あの人は、そう、信じ続けていたけれど。
「今年も、蕾ごと落ちてしまいましたわ、ね」
まだ鮮やかに色づくそれを拾い上げて、短くため息をつく。
『彼らが咲くことを、諦めない限りそして、僕たちが、信じることを諦めない限り』
努力家の、彼らしい言葉だと。今更ながらに思う。
もう、ずいぶんと昔の話のはずなのに。
凍りついた灰色の大地には、未だに、息づく命を許さないでいるようだった。
『環境的には、何の問題もないはずなんだ』
打ち出される数値データの類を、穴の開くほど見直してみても。
種は芽吹かず、いつしか大地に消えて。
双葉は、そのままの形を残して枯れ。
蔓は、手持ち無沙汰にしばらく地を這うと、やがて。
錆びた針金のように、折れ落ちた。
それでも、諦めずに試行を重ねついに、蕾をつけるまでに至った。
しかし、未だに花は開いていない。
そんなことが、もう何年も、何十回も続いている。
『花にこだわるのは、何故ですか』
『咲いたら、綺麗だろう?』
『・・・それだけ、ですか?』
『うん』
『・・・・・・』
真意を測りかねたまま、それ以上の追求もせずに、そのときはそれで会話が途絶えてしまったが。

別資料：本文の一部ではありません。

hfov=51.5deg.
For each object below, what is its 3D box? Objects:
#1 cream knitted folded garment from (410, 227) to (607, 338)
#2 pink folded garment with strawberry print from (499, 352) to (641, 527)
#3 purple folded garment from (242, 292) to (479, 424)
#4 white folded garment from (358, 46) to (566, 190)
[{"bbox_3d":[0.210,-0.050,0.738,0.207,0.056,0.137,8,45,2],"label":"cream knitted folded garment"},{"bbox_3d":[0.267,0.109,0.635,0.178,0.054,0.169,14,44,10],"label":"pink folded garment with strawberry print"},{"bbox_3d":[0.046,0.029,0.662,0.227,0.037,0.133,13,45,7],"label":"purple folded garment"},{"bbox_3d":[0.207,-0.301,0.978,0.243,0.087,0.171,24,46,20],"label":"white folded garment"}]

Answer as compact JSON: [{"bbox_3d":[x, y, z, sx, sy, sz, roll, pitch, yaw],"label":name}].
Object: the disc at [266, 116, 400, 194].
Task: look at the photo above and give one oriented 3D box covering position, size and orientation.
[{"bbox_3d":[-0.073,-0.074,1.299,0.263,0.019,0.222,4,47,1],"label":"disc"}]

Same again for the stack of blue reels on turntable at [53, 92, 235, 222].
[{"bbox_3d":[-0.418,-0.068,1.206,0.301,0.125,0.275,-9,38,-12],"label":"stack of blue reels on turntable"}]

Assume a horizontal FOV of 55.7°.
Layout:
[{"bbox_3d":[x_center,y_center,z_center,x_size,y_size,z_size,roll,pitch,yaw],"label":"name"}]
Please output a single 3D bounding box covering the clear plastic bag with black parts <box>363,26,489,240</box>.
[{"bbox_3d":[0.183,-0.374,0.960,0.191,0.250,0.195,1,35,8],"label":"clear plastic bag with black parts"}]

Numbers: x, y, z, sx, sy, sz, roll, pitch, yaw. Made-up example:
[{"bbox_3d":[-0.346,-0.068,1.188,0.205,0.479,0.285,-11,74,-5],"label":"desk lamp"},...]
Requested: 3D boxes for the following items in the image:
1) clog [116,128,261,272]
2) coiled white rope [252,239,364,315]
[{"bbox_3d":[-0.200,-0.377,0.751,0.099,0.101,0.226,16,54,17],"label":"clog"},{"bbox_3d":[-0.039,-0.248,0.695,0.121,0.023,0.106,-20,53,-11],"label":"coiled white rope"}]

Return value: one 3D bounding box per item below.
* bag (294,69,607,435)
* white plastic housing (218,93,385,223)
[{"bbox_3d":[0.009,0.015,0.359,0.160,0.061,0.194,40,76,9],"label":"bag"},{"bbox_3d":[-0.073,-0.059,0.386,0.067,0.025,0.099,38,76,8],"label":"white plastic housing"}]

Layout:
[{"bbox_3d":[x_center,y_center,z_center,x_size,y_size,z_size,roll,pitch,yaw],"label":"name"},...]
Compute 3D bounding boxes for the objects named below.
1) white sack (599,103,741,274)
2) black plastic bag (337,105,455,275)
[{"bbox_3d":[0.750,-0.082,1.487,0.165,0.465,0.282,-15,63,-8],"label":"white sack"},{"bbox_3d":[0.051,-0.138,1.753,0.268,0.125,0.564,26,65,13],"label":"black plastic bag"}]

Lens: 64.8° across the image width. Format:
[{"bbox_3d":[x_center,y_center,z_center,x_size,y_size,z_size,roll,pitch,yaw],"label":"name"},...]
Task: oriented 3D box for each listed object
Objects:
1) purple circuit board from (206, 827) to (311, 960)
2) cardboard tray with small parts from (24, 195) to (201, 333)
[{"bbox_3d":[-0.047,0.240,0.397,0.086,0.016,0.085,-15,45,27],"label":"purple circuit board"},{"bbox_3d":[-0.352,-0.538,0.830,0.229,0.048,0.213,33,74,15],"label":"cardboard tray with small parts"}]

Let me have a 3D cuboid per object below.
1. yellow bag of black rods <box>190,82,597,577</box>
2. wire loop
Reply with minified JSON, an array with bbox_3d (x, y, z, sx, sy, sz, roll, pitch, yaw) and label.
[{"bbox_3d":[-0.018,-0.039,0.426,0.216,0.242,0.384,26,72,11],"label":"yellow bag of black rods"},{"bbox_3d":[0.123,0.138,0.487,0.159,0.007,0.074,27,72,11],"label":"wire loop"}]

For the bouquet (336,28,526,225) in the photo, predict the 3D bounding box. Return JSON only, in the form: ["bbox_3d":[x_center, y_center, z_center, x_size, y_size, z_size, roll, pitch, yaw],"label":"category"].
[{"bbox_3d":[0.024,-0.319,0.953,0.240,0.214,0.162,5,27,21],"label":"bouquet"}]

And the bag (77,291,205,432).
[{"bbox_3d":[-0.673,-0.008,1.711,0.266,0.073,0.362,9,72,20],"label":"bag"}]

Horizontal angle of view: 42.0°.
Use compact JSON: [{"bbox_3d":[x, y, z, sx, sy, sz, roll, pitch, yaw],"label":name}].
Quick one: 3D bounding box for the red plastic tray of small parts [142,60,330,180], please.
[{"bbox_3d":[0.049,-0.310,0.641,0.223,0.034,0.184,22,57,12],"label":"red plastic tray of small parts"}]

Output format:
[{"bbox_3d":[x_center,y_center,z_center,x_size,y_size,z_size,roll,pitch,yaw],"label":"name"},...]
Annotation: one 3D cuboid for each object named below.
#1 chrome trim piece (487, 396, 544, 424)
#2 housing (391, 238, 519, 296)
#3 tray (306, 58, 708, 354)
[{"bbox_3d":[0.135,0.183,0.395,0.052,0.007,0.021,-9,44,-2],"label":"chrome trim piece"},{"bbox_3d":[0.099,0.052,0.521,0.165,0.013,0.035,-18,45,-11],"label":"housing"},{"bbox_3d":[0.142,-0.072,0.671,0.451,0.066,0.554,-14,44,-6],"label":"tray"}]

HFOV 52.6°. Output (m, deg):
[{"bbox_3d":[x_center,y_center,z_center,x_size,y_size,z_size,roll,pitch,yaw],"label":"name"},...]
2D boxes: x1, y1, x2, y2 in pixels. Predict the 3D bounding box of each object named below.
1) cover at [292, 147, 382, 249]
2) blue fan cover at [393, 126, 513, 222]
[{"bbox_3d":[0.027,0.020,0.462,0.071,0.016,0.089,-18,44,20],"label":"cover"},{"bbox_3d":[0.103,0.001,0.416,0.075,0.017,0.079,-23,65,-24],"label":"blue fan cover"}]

「灰色の大地に、色とりどりの花が咲き乱れる光景は確かに、綺麗かもしれないですね」
彼の跡を引き継ぐことに、抵抗がなかったわけではないが、不思議とここまで、続けている自分が居る。
規約違反となるのを承知で、彼のなきがらの一部をこっそりと持ち出し、この地に埋めた。
彼の遺言だったからだ。
『この星いっぱいに、いつか、花が咲くのを見届けたいんだ。一番近くで、ね』
勿論、簡素にこしらえた墓標の傍らにも、いくつもの種を植えていた。
残念ながら、今年もそのほとんどは枯れ朽ちて、時折吹く風に乾いた音を立てている。
唯一残った緑も、今朝、待ち焦がれていた蕾を、あっけなく地に落としてしまう。
だが。
瑞々しくやわらかなそれは、確かに。
「まもなくですよ、きっと」
この星の、新たな命の未来を予感させていた。
そしてそれは。
この星とひとつになりつつある、彼自身も、感じているに違いない。